Viúva e mãe de apenas um filho, a comerciante aposentada Juraci Malta Borges, 63, mora sozinha no Jardim Boa Esperança. Na casa dela, conta com a companhia de 33 canários-do-reino e duas calopsitas. Os animais vivem em gaiolas na varanda e, mesmo em cativeiro, conseguem se reproduzir. Segundo ela, em dezembro de 2007, a residência ficou com cerca de cem aves, entre adultos e filhotes. Apesar da paixão por eles, Juraci não cria só por hobby e vende boa parte das espécies por não ter como tratar de todos.
Ela começou a criar os pássaros há cerca de dez anos. “Sou apaixonada por aves”. A “coleção” foi iniciada com apenas um casal de canarinhos, mas foi só crescendo. Os animais chocam entre agosto e dezembro. Cada fêmea bota em média quatro ovos. Os filhotes demoram apenas 13 dias para nascer. Juraci controla as datas numa agenda. Cada canário é vendido por R$ 30. “No fim do ano, tiro uns R$ 2 mil vendendo as aves”.
O ritual até o nascimento é curioso. A fêmea não bota todos os ovos de uma vez. Cada ovo é retirado pela dona e substituído por um de madeira. Quando botar todos, Juraci retorna os originais para o ninho. “É preciso fazer assim para serem chocados ao mesmo tempo e os filhotes nascerem no mesmo dia. Se nascerem em datas diferentes, os pais tratam diferente e os maiores podem matar os outros”, disse Juraci, que aprendeu a técnica num curso sobre aves feito em Viçosa (MG) e nos livros sobre pássaros que lê.
Os filhotes são retirados da mãe com duas semanas de vida. Quando atingem esse período têm direito a tomar banho em água morna, serem enxugados com toalha e terem as penas secas com secador. “Passo remédio para matar piolhos”. O banho dos adultos é mais independente. A gaiola é colocada no sol com a vasilha de água e eles se banham sozinhos.
BEM-TRATADOS
A dedicação também é intensa na hora de alimentá-los. Às 6 horas, Juraci está acordada. Faz a limpeza da gaiola e arruma o “café da manhã”. “Cozinho ovos para os canarinhos, preparo frutas, sementes e vitaminas”.

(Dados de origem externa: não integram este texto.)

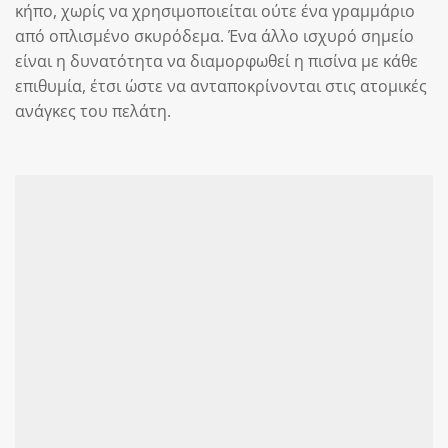
κήπο, χωρίς να χρησιμοποιείται ούτε ένα γραμμάριο
από οπλισμένο σκυρόδεμα. Ένα άλλο ισχυρό σημείο
είναι η δυνατότητα να διαμορφωθεί η πισίνα με κάθε
επιθυμία, έτσι ώστε να ανταποκρίνονται στις ατομικές
ανάγκες του πελάτη.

Para relaxarem e aprenderem a cantar, ela coloca um CD com outros passarinhos cantando. “Eles adoram. Agora vou ensinar as calopsitas a falarem”. A relação entre a dona e os pássaros é próxima, como com cachorros e gatos. “Quando abro a porta com a chave, eles já começam a se movimentar e fazer barulho”.
A casa de Juraci funciona como um mini-hospital de aves. Ela cuida dos animais de outras pessoas, recebe de conhecidos pássaros encontrados machucados e os trata. Na casa, sempre tem antibióticos, colírio e remédios para micoses. “Leio nos livros que tenho e pelos sintomas sei como tratar deles. Depois que estão bons, os solto na fazenda”, disse ela, que gasta cerca de R$ 320 por mês para manter todos animais.
A Polícia Ambiental de Franca informou que não é preciso ter autorização para criar canários-do-reino e calopsitas.